IBM Summons Remote Workers Back to the Office

April 18, 2017

ibmIn the 1980s IBM was one of the first companies to make remote work a priority for its employees. Starting with “remote terminals” installed in staffers’ houses, by 2009 40 percent of the tech company’s 386,000 employees worked from home. In the process, IBM reduced office space by 78 million square feet and started saving $100 million in annual costs. Other companies took IBM’s lead and began to follow the remote trend as well. In fact, 25 percent of American workers now work remotely at least part of the time.

That’s no longer the case at IBM, however. As part of a wider effort to increase innovation, the company has been gradually “co-locating” remote employees back into office spaces. For instance, IBM recently informed its 2,600 U.S. marketing employees that they would now be required to work from one of six cities. That meant some staffers would need to consider moving to one of these locations or else find another job. This news didn’t go over particularly well with many employees. One staffer called the decision “a massacre” while others said they had stopped working on long term projects since they did not know if they would stay at IBM.
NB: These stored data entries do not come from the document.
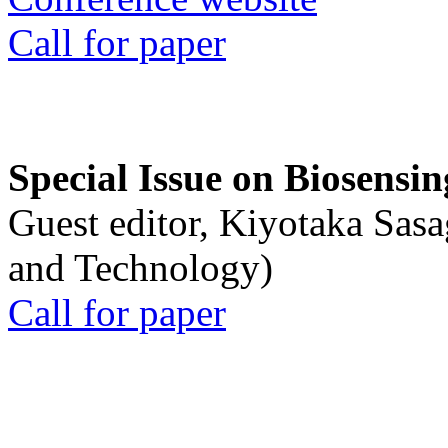
Call for paper
Special Issue on Biosensin
Guest editor, Kiyotaka Sasa
and Technology)
Call for paper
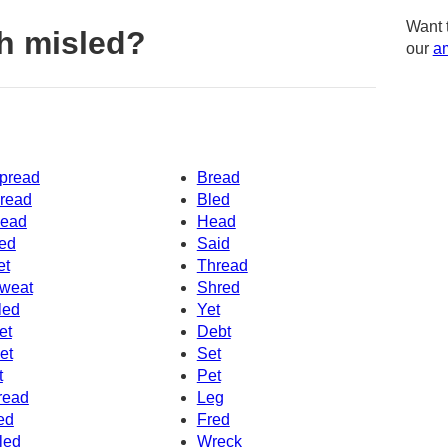
Want 
h misled?
our
am
pread
Bread
read
Bled
ead
Head
ed
Said
et
Thread
weat
Shred
led
Yet
et
Debt
et
Set
t
Pet
read
Leg
ed
Fred
led
Wreck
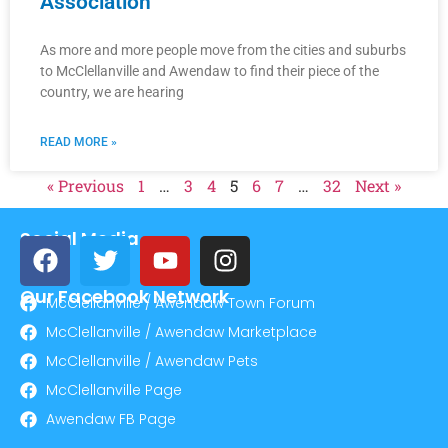
Association”
As more and more people move from the cities and suburbs
to McClellanville and Awendaw to find their piece of the
country, we are hearing
READ MORE »
« Previous
1
…
3
4
5
6
7
…
32
Next »
Social Media
Our Facebook Network
McClellanville / Awendaw Town Forum
McClellanville / Awendaw Marketplace
McClellanville / Awendaw Pets
McClellanville Page
Awendaw FB Page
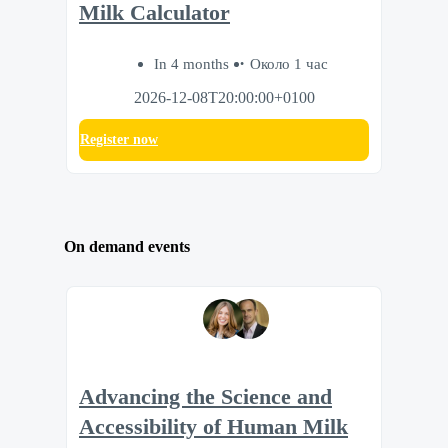
Milk Calculator
In 4 months
Около 1 час
2026-12-08T20:00:00+0100
Register now
On demand events
Advancing the Science and
Accessibility of Human Milk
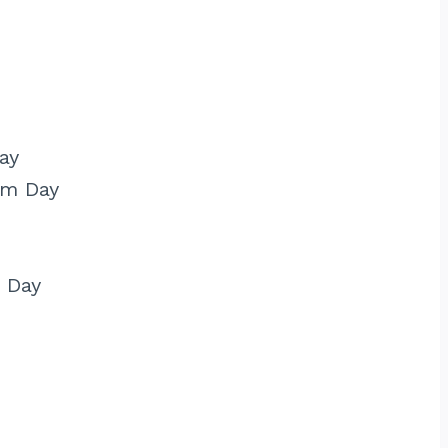
ay
am Day
 Day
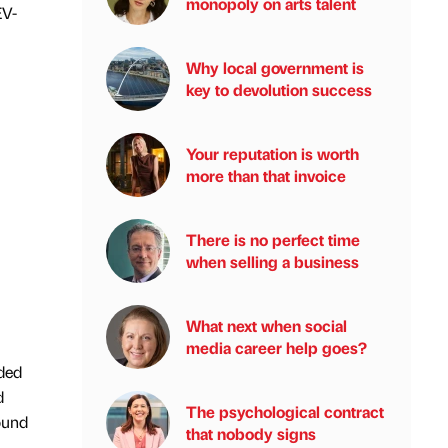
monopoly on arts talent
EV-
Why local government is
key to devolution success
Your reputation is worth
more than that invoice
There is no perfect time
when selling a business
What next when social
media career help goes?
ided
d
The psychological contract
ound
that nobody signs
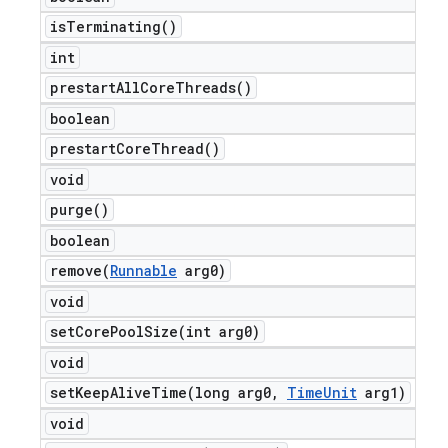
is
Terminating(
)
int
prestart
All
Core
Threads(
)
boolean
prestart
Core
Thread(
)
void
purge(
)
boolean
remove(
Runnable
arg0)
void
setCorePoolSize(
int arg0)
void
setKeepAliveTime(
long arg0
,
Time
Unit
arg1)
void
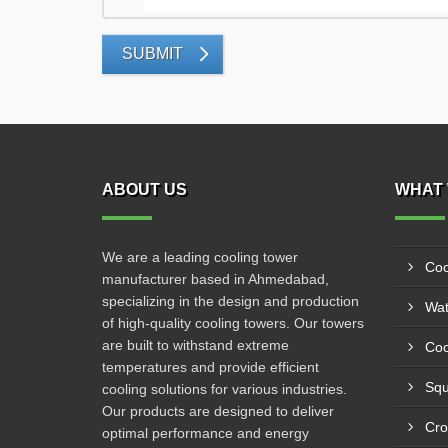
SUBMIT
ABOUT US
WHAT 
We are a leading cooling tower
Coo
manufacturer based in Ahmedabad,
specializing in the design and production
Wat
of high-quality cooling towers. Our towers
are built to withstand extreme
Coo
temperatures and provide efficient
Squ
cooling solutions for various industries.
Our products are designed to deliver
Cro
optimal performance and energy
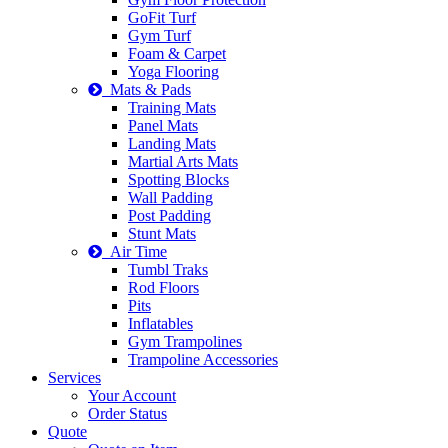
GoFit Turf
Gym Turf
Foam & Carpet
Yoga Flooring
Mats & Pads
Training Mats
Panel Mats
Landing Mats
Martial Arts Mats
Spotting Blocks
Wall Padding
Post Padding
Stunt Mats
Air Time
Tumbl Traks
Rod Floors
Pits
Inflatables
Gym Trampolines
Trampoline Accessories
Services
Your Account
Order Status
Quote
Still, this lack of employee enthusiasm hasn’t stopped the company from co-locating other departments like security, design, and most of the firm’s IT staff. Although studies show that remote work can increase productivity, IBM is currently more concerned with creating innovative products and services that can compete with the giants of Silicon Valley. After all, employees at Google and Facebook work closely together in small teams that focus on creativity and innovation rather than efficiency. IBM executives hope that becoming more like these centralized operations will help offset 19 consecutive quarters of declining sales. Of course, not all employees agree that proximity to their colleagues will make them more inventive. These disgruntled staffers could likely quit IBM, leaving the company with fewer talented workers to collaborate together.

Questions:

 

  1. Why is IBM moving away from remote working and towards “co-locating” employees in offices?
  2. If your employer announced that you would need to move to another city to keep your job, would you relocate or start looking for a new job?